Shares of embattled retailer JC Penney Co. (JCP) are up in Friday morning trading, breaking through $9 each for the first time since October 1, as regulatory filings by hedge funds show several firms taking an interest in the company.
Penney’s has been on topic of debate between bulls and bears over whether or not the iconic company can turn itself around or will go bust. Several analyst firms have downgraded the company in recent months and activist investor Bill Ackman said in August that his Pershing Square Capital Management unloaded its entire stake (39 million shares) in the company. Ackman’s hedge fund was JCP’s largest shareholder, owning about 18 percent of the company. The sale came about two weeks after Ackman walked away from his position as a board member of Penneys.
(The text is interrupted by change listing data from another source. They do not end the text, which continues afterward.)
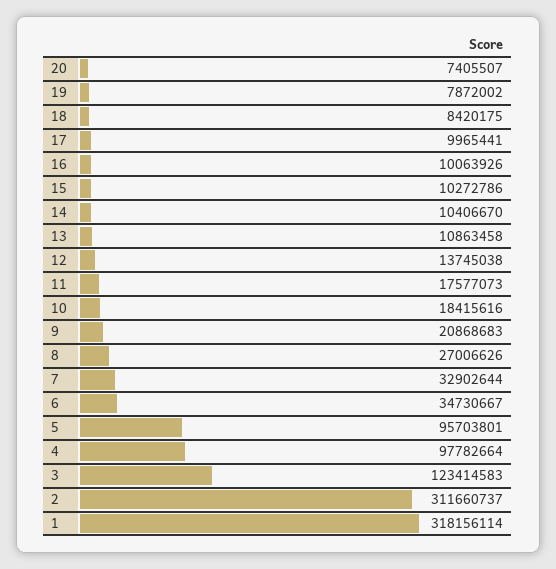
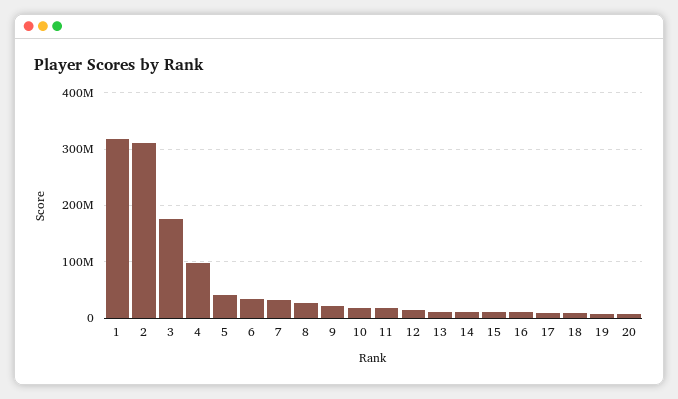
5: 95703801 -> 40000000
3: 123414583 -> 180000000

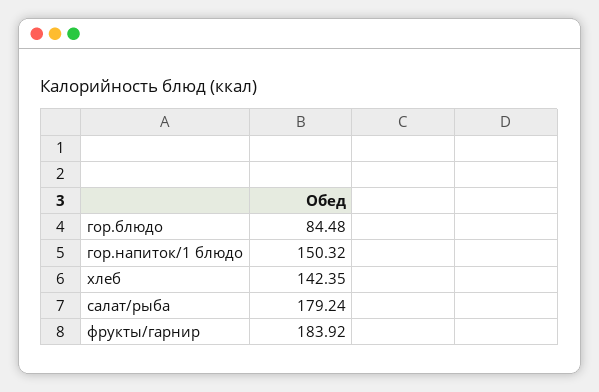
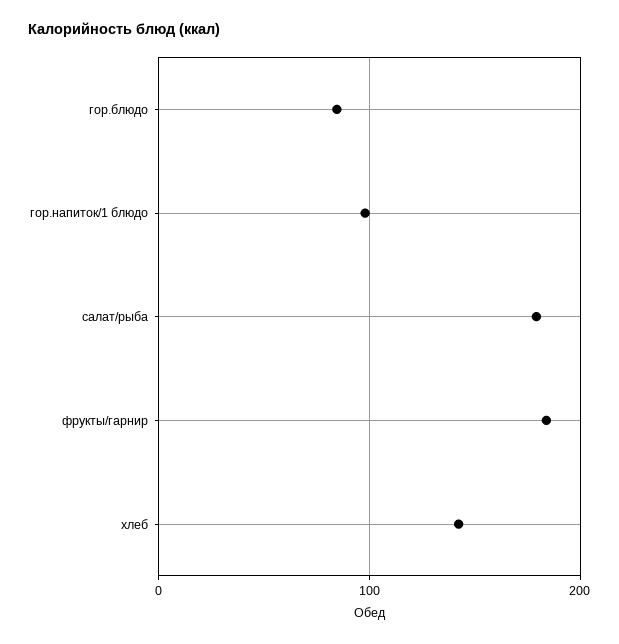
гор.напиток/1 блюдо: 150.32 -> 100

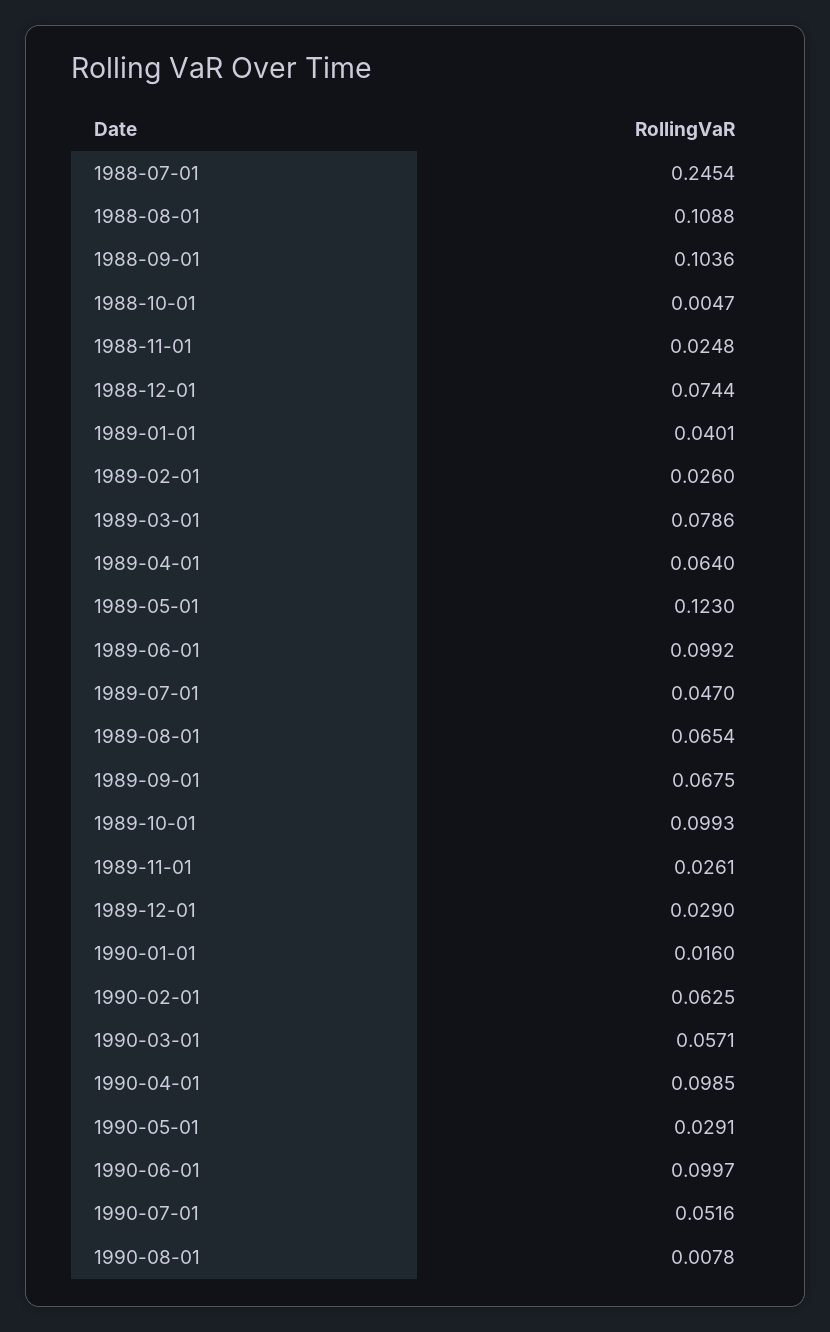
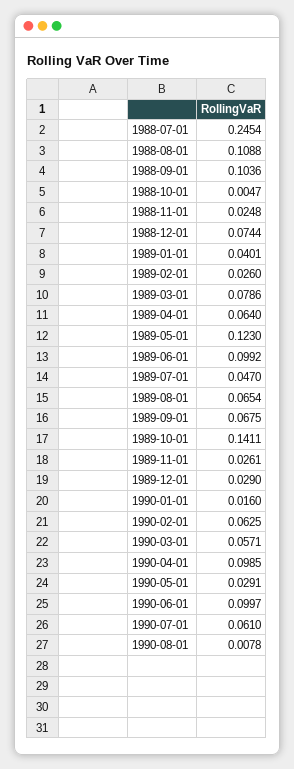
1989-10-01: 0.0993 -> 0.1411
1990-07-01: 0.0516 -> 0.061

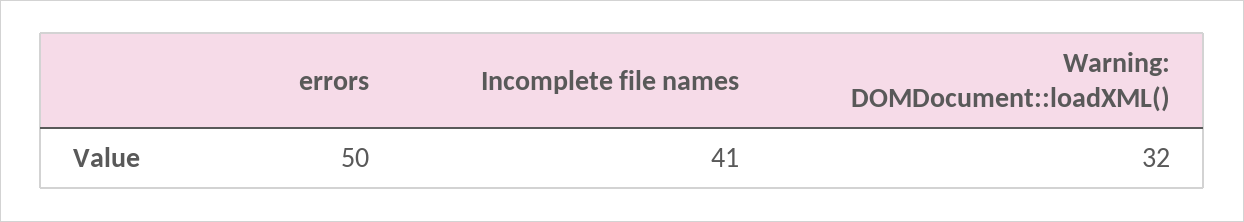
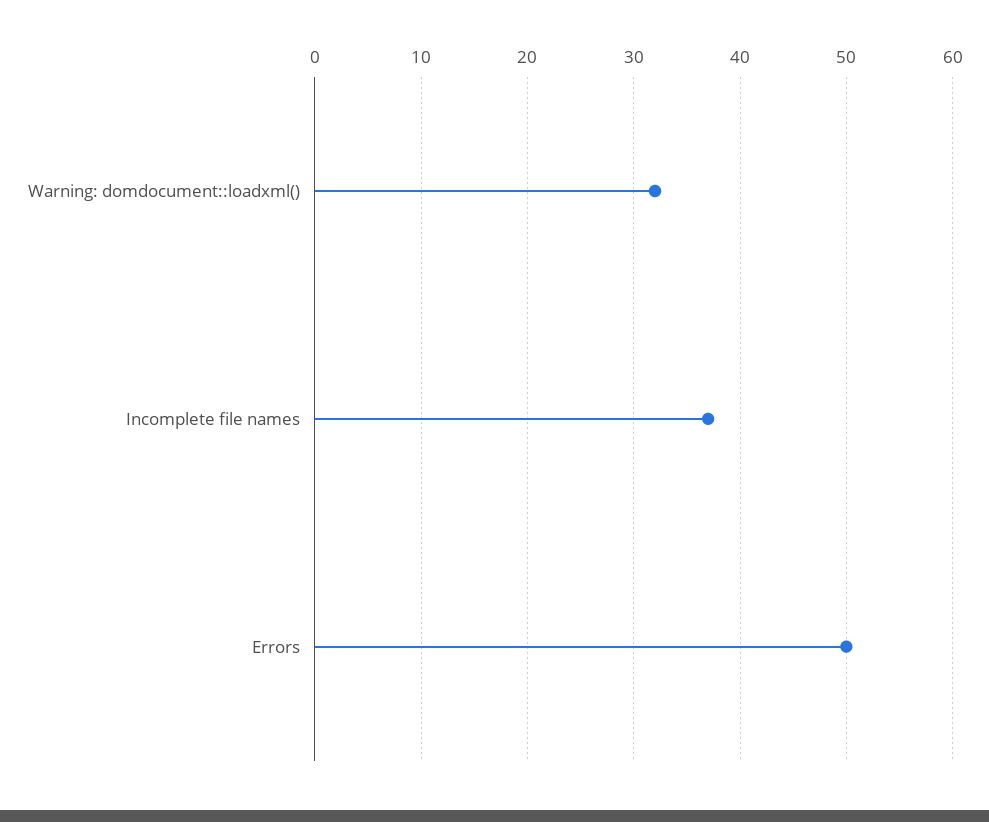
Incomplete file names: 41 -> 37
Perry Capital, run by Richard Perry, one of the biggest JCP stakeholders after Ackman’s exit, cut position in Plano, Texas-based JCP from 12 million shares to 10 million shares during the third quarter. Tiger Consumer Management washed-out completely, selling its 5.43 million shares.
Several hedge funds exiting or trimming holdings of JCP were disappointed when the company said in September that it was issuing 84 million shares to raise capital, diluting the stock by about 38 percent. Ackman ally Steven Roth, chairman at Vornado Realty Trust (VNO) , also jumped ship, selling its 13.4 million shares.
As the adage goes, “one man’s junk is another man’s treasure” and recent 13F filings with the SEC for the third quarter show that several hedge funds do not agree with the move to dump the stock.
For starters, billionaire investor George Soros held his position at of nearly 20 million shares of JCP that he acquired in the second quarter shortly after then-CEO Ron Johnson was replaced by his predecessor Mike Ullman.
David Tepper of Appaloosa Management disclosed Thursday that the hedge fund purchased 737,800 shares of JCP valued at $6.5 million in the third quarter.
Jana Partners, headed by Barry Rosenstein, took a 500,000-share position in Q3. Tom Steyer’s Farallon Capital Management matched the position with a half-a-million-share stake of its own.
Glenview Capital, run by Larry Robbins, bought 3.9 million shares, boosting its position to 12.4 million shares as of September 30.
Highfield Capital, run by Jonathon Jacobson, purchased 3.2 million shares of JCP during the quarter.
For some of these big funds, the money that they have them is a small drop in the bucket compared to the overall size of the money under management. Still, though, with purchases made during the third quarter, most are underwater on the investment at the moment, even with the rebound from $6.24 per share that was hit late in October, meaning that going forward it will be interesting to see trade decisions by these funds. Everyone knows that this is not an instant turnaround story, but investors of all sizes will be watching to see how the company performs during the holiday season to get a better feel for consumer sentiment towards the company. There’s been a few times that most everyone thought Sears (SHLD) was dead in the water, but it keeps swinging back upward after stark declines. Now the questions is if JCP can do the same.
Shares are ahead in Friday trading by 5.7 percent at $9.19 about halfway through the session.